It starts with the destruction of their ability to earn presently. While the prudent ones reduce their expenditure to tide over the difficulty, the imprudent resort to immoral ways to shore up their income. When their efforts at either frugality or immorality fail, they borrow – burdening their future and, in the worst case, their future generations. When they can no longer borrow, they resort to the final step – selling their assets, leaving themselves and their heirs nothing to depend on when financial difficulties arise later.

In the Indian context, the sale of inherited property – land or jewellery to make ends meet announces ultimate financial ruin.

Telangana, in 2014, the year of its formation, had copious public assets, robust current income evidenced in a revenue surplus budget, and minimal encumbrances on its future, represented by a low debt of around 75,000 crores. It boasted of Hyderabad, a robust economic powerhouse and considerable revenue generator for the state.

When the Chief Minister and his relatives in the council of ministers proclaimed Telangana a “rich state,” no one had reason t doubt them and considered it self-evident.

While misfortune, sudden shocks from events out of control, lack of application, greed or foolishness can temporarily affect one’s financial situation, it takes incompetence of a monumental scale coupled with bullheadedness to drift into financial ruin over many years.
Nine years into the Bharat Rashtra Samithi (BRS) rule, the decline of the state’s financial health, year after year, leading to its total financial ruin – placing it on the precipice of bankruptcy, is obvious even to an ordinary observer. It all started with the inception of projects with highly inflated costs to create opportunities for wholesale corruption to satiate the greed for riches of those in power. Combined with an insatiable thirst for retaining power, reducing expenditure in other areas could never be a consideration.

With simple living within means ruled out, the BRS government resorted to immoral methods to shore up revenues. With no regard for people’s health, it went into overdrive to shore up tax revenues from the sale of liquor. State liquor sales quadrupled from around 10,000 crores in 2014 to about 40,000 annually today. With the state’s monopoly over liquor distribution and extremely high excise duties reaching 240% on some liquor categories, increasing liquor sales became a mission for the rulers. Illegal Belt Shops became a common feature in every nook and corner of the state, taking the Rule of Law as collateral damage. The state tops the country in inflation – an indirect and immoral regressive tax on the poor – because it imposes the highest VAT (Value Added Tax) on petrol and diesel.

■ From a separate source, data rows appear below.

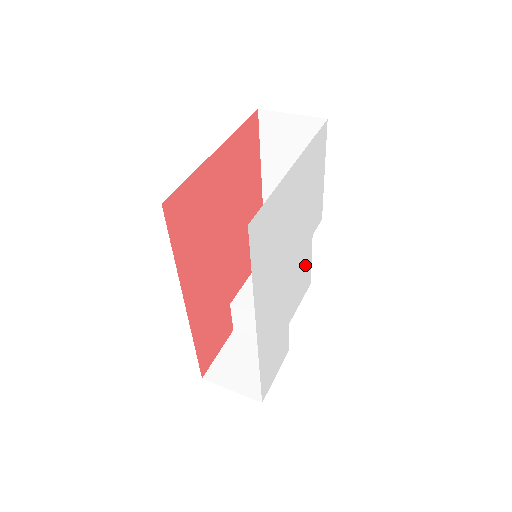
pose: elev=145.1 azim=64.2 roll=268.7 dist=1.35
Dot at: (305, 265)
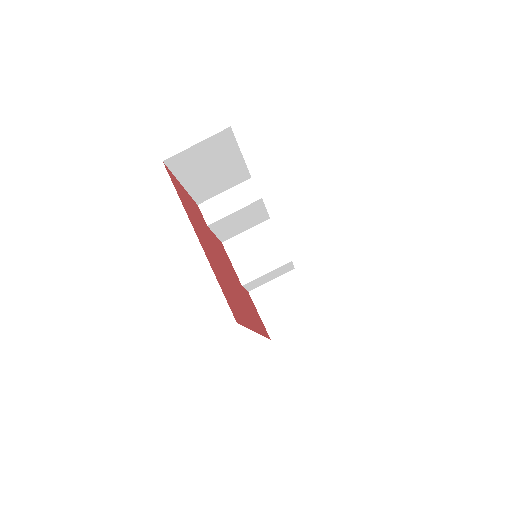
Dot at: occluded
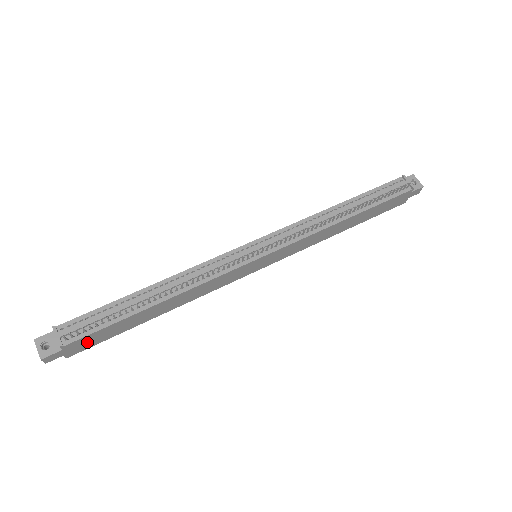
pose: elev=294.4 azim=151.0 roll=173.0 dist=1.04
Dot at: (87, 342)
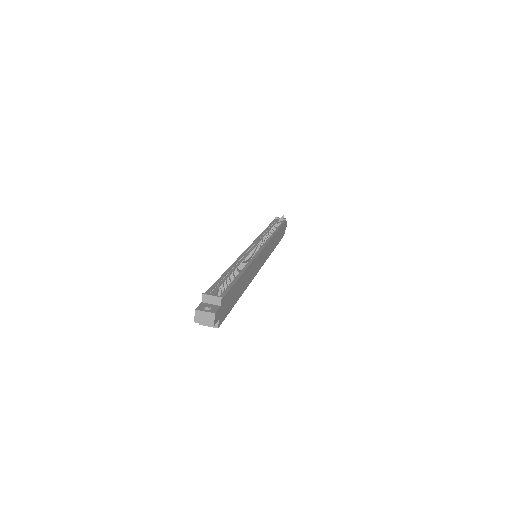
Dot at: (225, 306)
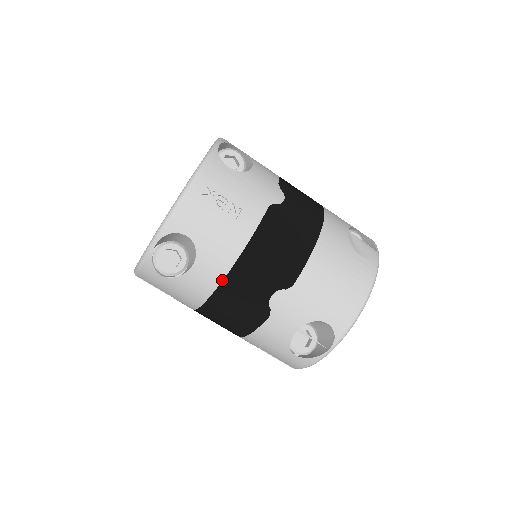
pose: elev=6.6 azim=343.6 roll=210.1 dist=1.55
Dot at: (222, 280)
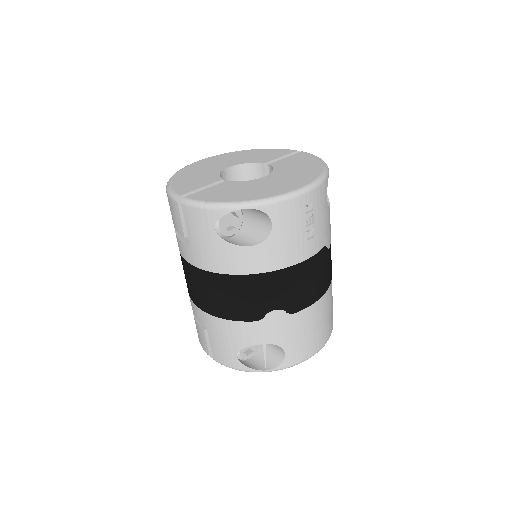
Dot at: (258, 273)
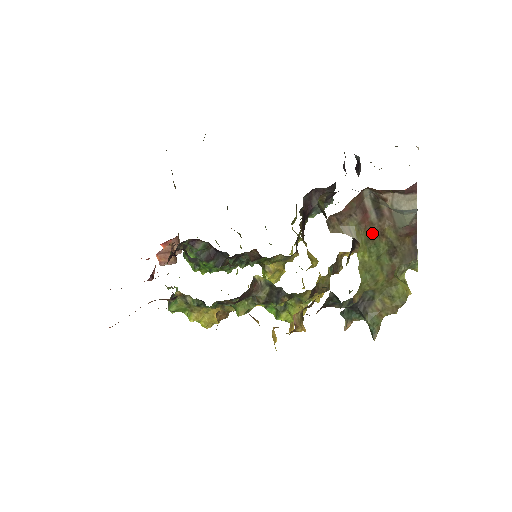
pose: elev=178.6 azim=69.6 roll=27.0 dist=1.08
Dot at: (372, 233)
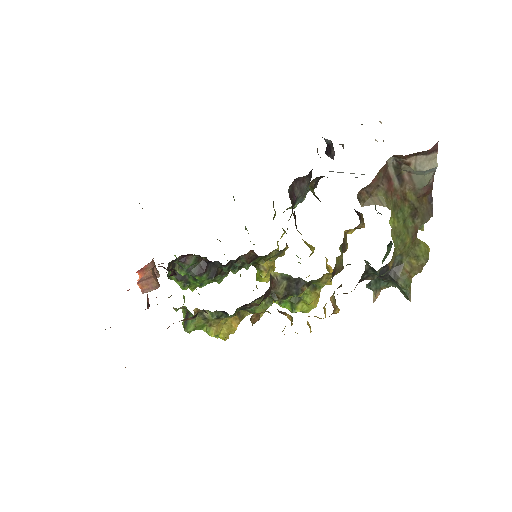
Dot at: (397, 199)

With high tax rates alone not sufficing, the state government concurrently resorted to raising loans. The state’s annual budgetary borrowings have risen since its formation, with this year’s budget pegging net borrowings at 46,318 crores.

The government would have resorted to even higher borrowings without the FRBM rules (Fiscal Responsibility and Budget Management Act), which limits states’ borrowings to a percentage of its GDP. Even on the borrowings front, the government, true to its nature, resorted to immorality. It exploited an FRBM loophole until the Reserve Bank plugged it to raise off-the-books loans through Corporations created specifically for raising loans. Adding the dues it owes to PSUs in the state, the government’s total debt multiplied over seven times in the past nine to cross five lakh crores.

The story of Telangana’s government finances continues beyond liquor and loans. Even after quadrupling liquor revenues and raising unprecedented amounts of loans, the state still cannot pay its employees’ salaries on time. Forget fulfilling its grand promises for coming into power twice; the government coffers lack money to pay for even kids’ mid-day meals.

With elections approaching fast and coming clean with the people against its character, the BRS government kickstarted the final step to total financial ruin. While claiming the government had no land to give landless Dalits for agriculture or build two-bedroom houses for the poor, it started auctioning lands – ancestral property it inherited, earning thousands of crores in the ongoing process.

It’s not that the BRS party and its leaders do not understand the perfidy they are committing. The CM’s son and current IT Minister, Taraka Ramarao, had protested similar sales by the previous government and condemned the government for becoming a “real estate business”. The financial ruin of the state is an outcome of the monumental inefficiency of our rulers, matched only by their deception wrapped in arrogance.